Your assignment
Word for word, please restate each record and pass over the pictures.

(Saved data entries)
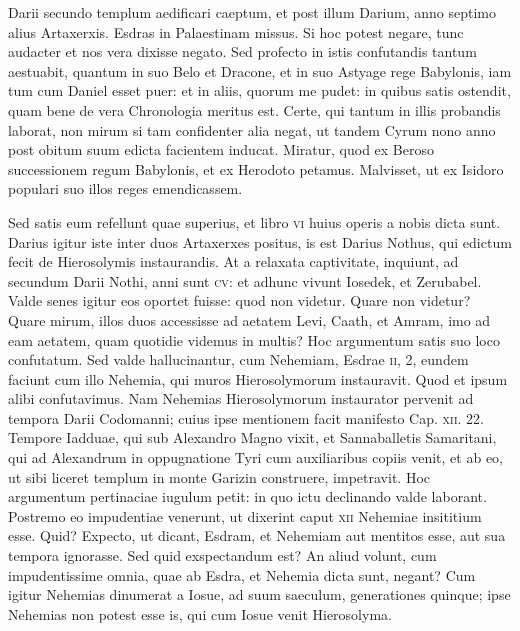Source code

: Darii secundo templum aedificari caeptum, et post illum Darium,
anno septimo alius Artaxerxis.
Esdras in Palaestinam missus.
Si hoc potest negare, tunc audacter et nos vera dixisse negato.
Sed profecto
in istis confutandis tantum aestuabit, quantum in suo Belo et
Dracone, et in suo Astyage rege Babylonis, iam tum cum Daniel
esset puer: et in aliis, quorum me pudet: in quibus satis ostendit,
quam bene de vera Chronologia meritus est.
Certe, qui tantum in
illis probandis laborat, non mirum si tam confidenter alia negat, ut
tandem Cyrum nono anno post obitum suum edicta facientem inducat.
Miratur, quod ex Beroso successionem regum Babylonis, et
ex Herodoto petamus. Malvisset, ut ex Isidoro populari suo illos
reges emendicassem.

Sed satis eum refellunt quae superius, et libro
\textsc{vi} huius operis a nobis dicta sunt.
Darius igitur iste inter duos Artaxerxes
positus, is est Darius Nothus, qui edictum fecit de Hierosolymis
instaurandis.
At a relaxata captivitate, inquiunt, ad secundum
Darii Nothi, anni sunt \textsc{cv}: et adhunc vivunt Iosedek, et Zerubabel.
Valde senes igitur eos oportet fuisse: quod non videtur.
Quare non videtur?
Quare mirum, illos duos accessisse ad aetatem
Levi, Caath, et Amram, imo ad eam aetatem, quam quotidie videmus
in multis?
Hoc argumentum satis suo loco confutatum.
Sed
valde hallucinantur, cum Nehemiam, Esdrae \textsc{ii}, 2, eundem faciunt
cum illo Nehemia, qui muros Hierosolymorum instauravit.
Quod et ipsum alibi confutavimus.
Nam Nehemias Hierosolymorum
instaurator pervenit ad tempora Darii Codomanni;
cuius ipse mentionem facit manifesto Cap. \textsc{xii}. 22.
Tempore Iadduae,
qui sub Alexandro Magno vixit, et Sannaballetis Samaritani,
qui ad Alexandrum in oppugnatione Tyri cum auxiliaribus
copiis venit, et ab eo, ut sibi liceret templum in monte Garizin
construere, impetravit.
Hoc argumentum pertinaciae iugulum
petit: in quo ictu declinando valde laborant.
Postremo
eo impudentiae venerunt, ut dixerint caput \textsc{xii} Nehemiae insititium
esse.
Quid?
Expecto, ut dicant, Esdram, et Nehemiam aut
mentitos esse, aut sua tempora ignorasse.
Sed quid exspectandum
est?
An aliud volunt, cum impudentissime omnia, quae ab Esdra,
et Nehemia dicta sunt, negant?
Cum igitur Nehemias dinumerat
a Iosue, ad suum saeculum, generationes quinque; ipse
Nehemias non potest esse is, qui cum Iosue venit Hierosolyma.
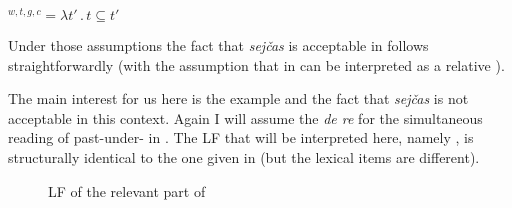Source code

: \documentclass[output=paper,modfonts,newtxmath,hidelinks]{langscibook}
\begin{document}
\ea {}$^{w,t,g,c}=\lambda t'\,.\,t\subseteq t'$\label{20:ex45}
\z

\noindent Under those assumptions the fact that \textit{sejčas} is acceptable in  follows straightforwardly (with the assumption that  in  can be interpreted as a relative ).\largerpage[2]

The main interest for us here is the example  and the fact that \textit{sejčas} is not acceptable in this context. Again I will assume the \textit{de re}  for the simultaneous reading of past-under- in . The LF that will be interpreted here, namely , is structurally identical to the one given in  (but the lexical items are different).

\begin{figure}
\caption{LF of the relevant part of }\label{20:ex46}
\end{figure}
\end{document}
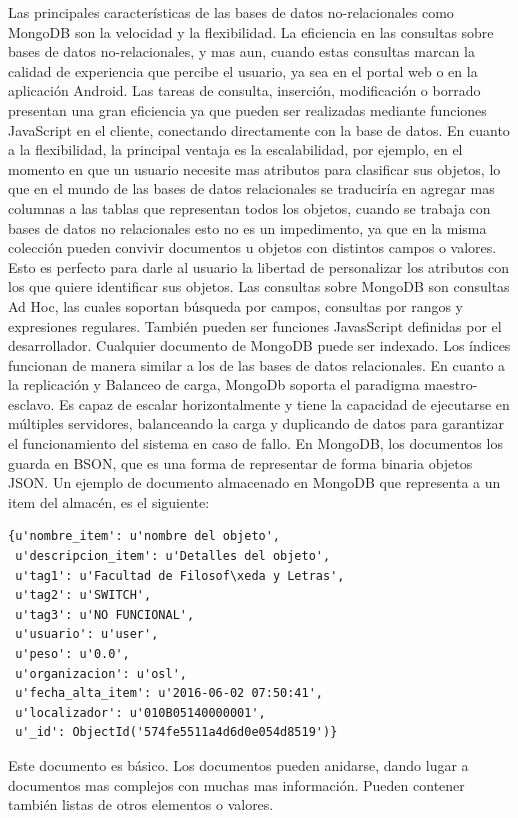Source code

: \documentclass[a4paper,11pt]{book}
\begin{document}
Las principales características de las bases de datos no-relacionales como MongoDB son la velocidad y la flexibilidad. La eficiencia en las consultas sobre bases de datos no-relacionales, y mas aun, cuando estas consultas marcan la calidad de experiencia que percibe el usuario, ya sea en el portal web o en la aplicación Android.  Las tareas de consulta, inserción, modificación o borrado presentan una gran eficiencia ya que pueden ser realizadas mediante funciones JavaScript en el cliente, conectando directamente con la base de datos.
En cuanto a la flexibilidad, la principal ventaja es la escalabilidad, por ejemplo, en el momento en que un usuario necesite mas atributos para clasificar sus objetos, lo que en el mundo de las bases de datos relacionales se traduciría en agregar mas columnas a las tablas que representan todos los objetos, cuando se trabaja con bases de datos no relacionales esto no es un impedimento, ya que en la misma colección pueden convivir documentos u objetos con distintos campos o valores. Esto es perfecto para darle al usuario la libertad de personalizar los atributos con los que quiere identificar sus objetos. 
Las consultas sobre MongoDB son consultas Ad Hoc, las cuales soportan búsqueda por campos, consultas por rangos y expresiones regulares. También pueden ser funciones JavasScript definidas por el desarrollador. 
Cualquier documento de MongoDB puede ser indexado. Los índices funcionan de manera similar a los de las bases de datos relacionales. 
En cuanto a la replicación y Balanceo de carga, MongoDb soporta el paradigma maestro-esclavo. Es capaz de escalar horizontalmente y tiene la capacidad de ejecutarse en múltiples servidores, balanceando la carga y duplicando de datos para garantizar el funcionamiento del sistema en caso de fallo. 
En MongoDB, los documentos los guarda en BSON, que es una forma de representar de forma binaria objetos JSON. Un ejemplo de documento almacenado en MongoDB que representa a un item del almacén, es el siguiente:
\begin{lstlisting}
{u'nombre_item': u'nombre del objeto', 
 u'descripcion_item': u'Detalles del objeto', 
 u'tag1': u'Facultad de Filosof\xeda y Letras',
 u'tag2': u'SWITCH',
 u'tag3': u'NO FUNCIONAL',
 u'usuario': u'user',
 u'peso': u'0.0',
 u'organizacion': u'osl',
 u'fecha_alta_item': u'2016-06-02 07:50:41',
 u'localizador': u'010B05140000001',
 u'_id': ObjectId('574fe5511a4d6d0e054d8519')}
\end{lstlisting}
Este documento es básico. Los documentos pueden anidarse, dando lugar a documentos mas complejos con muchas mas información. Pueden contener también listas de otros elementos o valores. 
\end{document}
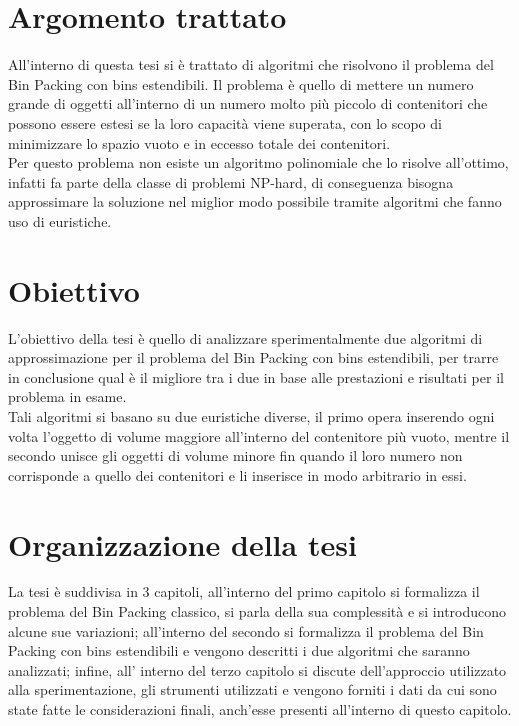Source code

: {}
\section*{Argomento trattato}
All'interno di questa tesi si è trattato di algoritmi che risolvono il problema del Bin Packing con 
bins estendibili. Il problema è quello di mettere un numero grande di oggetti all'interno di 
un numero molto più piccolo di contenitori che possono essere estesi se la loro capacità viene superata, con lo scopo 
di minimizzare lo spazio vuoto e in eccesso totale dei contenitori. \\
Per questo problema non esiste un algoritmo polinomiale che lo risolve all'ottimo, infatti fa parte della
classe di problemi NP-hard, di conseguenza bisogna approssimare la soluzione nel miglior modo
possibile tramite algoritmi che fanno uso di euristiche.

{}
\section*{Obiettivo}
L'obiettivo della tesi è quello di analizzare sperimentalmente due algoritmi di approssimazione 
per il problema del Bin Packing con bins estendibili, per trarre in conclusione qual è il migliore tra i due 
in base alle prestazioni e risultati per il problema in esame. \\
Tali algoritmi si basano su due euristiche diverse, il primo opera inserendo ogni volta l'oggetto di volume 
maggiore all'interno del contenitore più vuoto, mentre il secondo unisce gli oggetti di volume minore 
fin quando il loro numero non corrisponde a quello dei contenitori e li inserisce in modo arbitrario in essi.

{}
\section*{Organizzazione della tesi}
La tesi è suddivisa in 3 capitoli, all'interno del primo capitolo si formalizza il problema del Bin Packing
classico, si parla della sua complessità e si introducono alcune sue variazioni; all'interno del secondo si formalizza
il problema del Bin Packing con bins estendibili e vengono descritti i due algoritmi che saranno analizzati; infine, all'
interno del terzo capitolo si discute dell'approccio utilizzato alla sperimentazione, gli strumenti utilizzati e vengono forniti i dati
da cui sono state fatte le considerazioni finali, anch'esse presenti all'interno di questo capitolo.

Problem solution
Source code

: Darii secundo templum aedificari caeptum, et post illum Darium,
anno septimo alius Artaxerxis.
Esdras in Palaestinam missus.
Si hoc potest negare, tunc audacter et nos vera dixisse negato.
Sed profecto
in istis confutandis tantum aestuabit, quantum in suo Belo et
Dracone, et in suo Astyage rege Babylonis, iam tum cum Daniel
esset puer: et in aliis, quorum me pudet: in quibus satis ostendit,
quam bene de vera Chronologia meritus est.
Certe, qui tantum in
illis probandis laborat, non mirum si tam confidenter alia negat, ut
tandem Cyrum nono anno post obitum suum edicta facientem inducat.
Miratur, quod ex Beroso successionem regum Babylonis, et
ex Herodoto petamus. Malvisset, ut ex Isidoro populari suo illos
reges emendicassem.

Sed satis eum refellunt quae superius, et libro
\textsc{vi} huius operis a nobis dicta sunt.
Darius igitur iste inter duos Artaxerxes
positus, is est Darius Nothus, qui edictum fecit de Hierosolymis
instaurandis.
At a relaxata captivitate, inquiunt, ad secundum
Darii Nothi, anni sunt \textsc{cv}: et adhunc vivunt Iosedek, et Zerubabel.
Valde senes igitur eos oportet fuisse: quod non videtur.
Quare non videtur?
Quare mirum, illos duos accessisse ad aetatem
Levi, Caath, et Amram, imo ad eam aetatem, quam quotidie videmus
in multis?
Hoc argumentum satis suo loco confutatum.
Sed
valde hallucinantur, cum Nehemiam, Esdrae \textsc{ii}, 2, eundem faciunt
cum illo Nehemia, qui muros Hierosolymorum instauravit.
Quod et ipsum alibi confutavimus.
Nam Nehemias Hierosolymorum
instaurator pervenit ad tempora Darii Codomanni;
cuius ipse mentionem facit manifesto Cap. \textsc{xii}. 22.
Tempore Iadduae,
qui sub Alexandro Magno vixit, et Sannaballetis Samaritani,
qui ad Alexandrum in oppugnatione Tyri cum auxiliaribus
copiis venit, et ab eo, ut sibi liceret templum in monte Garizin
construere, impetravit.
Hoc argumentum pertinaciae iugulum
petit: in quo ictu declinando valde laborant.
Postremo
eo impudentiae venerunt, ut dixerint caput \textsc{xii} Nehemiae insititium
esse.
Quid?
Expecto, ut dicant, Esdram, et Nehemiam aut
mentitos esse, aut sua tempora ignorasse.
Sed quid exspectandum
est?
An aliud volunt, cum impudentissime omnia, quae ab Esdra,
et Nehemia dicta sunt, negant?
Cum igitur Nehemias dinumerat
a Iosue, ad suum saeculum, generationes quinque; ipse
Nehemias non potest esse is, qui cum Iosue venit Hierosolyma.
Source code

: \documentclass[output=paper,modfonts,newtxmath,hidelinks]{langscibook}
\begin{document}
\ea {}$^{w,t,g,c}=\lambda t'\,.\,t\subseteq t'$\label{20:ex45}
\z

\noindent Under those assumptions the fact that \textit{sejčas} is acceptable in  follows straightforwardly (with the assumption that  in  can be interpreted as a relative ).\largerpage[2]

The main interest for us here is the example  and the fact that \textit{sejčas} is not acceptable in this context. Again I will assume the \textit{de re}  for the simultaneous reading of past-under- in . The LF that will be interpreted here, namely , is structurally identical to the one given in  (but the lexical items are different).

\begin{figure}
\caption{LF of the relevant part of }\label{20:ex46}
\end{figure}
\end{document}
Source code

: \documentclass[a4paper,11pt]{book}
\begin{document}
Las principales características de las bases de datos no-relacionales como MongoDB son la velocidad y la flexibilidad. La eficiencia en las consultas sobre bases de datos no-relacionales, y mas aun, cuando estas consultas marcan la calidad de experiencia que percibe el usuario, ya sea en el portal web o en la aplicación Android.  Las tareas de consulta, inserción, modificación o borrado presentan una gran eficiencia ya que pueden ser realizadas mediante funciones JavaScript en el cliente, conectando directamente con la base de datos.
En cuanto a la flexibilidad, la principal ventaja es la escalabilidad, por ejemplo, en el momento en que un usuario necesite mas atributos para clasificar sus objetos, lo que en el mundo de las bases de datos relacionales se traduciría en agregar mas columnas a las tablas que representan todos los objetos, cuando se trabaja con bases de datos no relacionales esto no es un impedimento, ya que en la misma colección pueden convivir documentos u objetos con distintos campos o valores. Esto es perfecto para darle al usuario la libertad de personalizar los atributos con los que quiere identificar sus objetos. 
Las consultas sobre MongoDB son consultas Ad Hoc, las cuales soportan búsqueda por campos, consultas por rangos y expresiones regulares. También pueden ser funciones JavasScript definidas por el desarrollador. 
Cualquier documento de MongoDB puede ser indexado. Los índices funcionan de manera similar a los de las bases de datos relacionales. 
En cuanto a la replicación y Balanceo de carga, MongoDb soporta el paradigma maestro-esclavo. Es capaz de escalar horizontalmente y tiene la capacidad de ejecutarse en múltiples servidores, balanceando la carga y duplicando de datos para garantizar el funcionamiento del sistema en caso de fallo. 
En MongoDB, los documentos los guarda en BSON, que es una forma de representar de forma binaria objetos JSON. Un ejemplo de documento almacenado en MongoDB que representa a un item del almacén, es el siguiente:
\begin{lstlisting}
{u'nombre_item': u'nombre del objeto', 
 u'descripcion_item': u'Detalles del objeto', 
 u'tag1': u'Facultad de Filosof\xeda y Letras',
 u'tag2': u'SWITCH',
 u'tag3': u'NO FUNCIONAL',
 u'usuario': u'user',
 u'peso': u'0.0',
 u'organizacion': u'osl',
 u'fecha_alta_item': u'2016-06-02 07:50:41',
 u'localizador': u'010B05140000001',
 u'_id': ObjectId('574fe5511a4d6d0e054d8519')}
\end{lstlisting}
Este documento es básico. Los documentos pueden anidarse, dando lugar a documentos mas complejos con muchas mas información. Pueden contener también listas de otros elementos o valores. 
\end{document}
Source code

: {}
\section*{Argomento trattato}
All'interno di questa tesi si è trattato di algoritmi che risolvono il problema del Bin Packing con 
bins estendibili. Il problema è quello di mettere un numero grande di oggetti all'interno di 
un numero molto più piccolo di contenitori che possono essere estesi se la loro capacità viene superata, con lo scopo 
di minimizzare lo spazio vuoto e in eccesso totale dei contenitori. \\
Per questo problema non esiste un algoritmo polinomiale che lo risolve all'ottimo, infatti fa parte della
classe di problemi NP-hard, di conseguenza bisogna approssimare la soluzione nel miglior modo
possibile tramite algoritmi che fanno uso di euristiche.

{}
\section*{Obiettivo}
L'obiettivo della tesi è quello di analizzare sperimentalmente due algoritmi di approssimazione 
per il problema del Bin Packing con bins estendibili, per trarre in conclusione qual è il migliore tra i due 
in base alle prestazioni e risultati per il problema in esame. \\
Tali algoritmi si basano su due euristiche diverse, il primo opera inserendo ogni volta l'oggetto di volume 
maggiore all'interno del contenitore più vuoto, mentre il secondo unisce gli oggetti di volume minore 
fin quando il loro numero non corrisponde a quello dei contenitori e li inserisce in modo arbitrario in essi.

{}
\section*{Organizzazione della tesi}
La tesi è suddivisa in 3 capitoli, all'interno del primo capitolo si formalizza il problema del Bin Packing
classico, si parla della sua complessità e si introducono alcune sue variazioni; all'interno del secondo si formalizza
il problema del Bin Packing con bins estendibili e vengono descritti i due algoritmi che saranno analizzati; infine, all'
interno del terzo capitolo si discute dell'approccio utilizzato alla sperimentazione, gli strumenti utilizzati e vengono forniti i dati
da cui sono state fatte le considerazioni finali, anch'esse presenti all'interno di questo capitolo.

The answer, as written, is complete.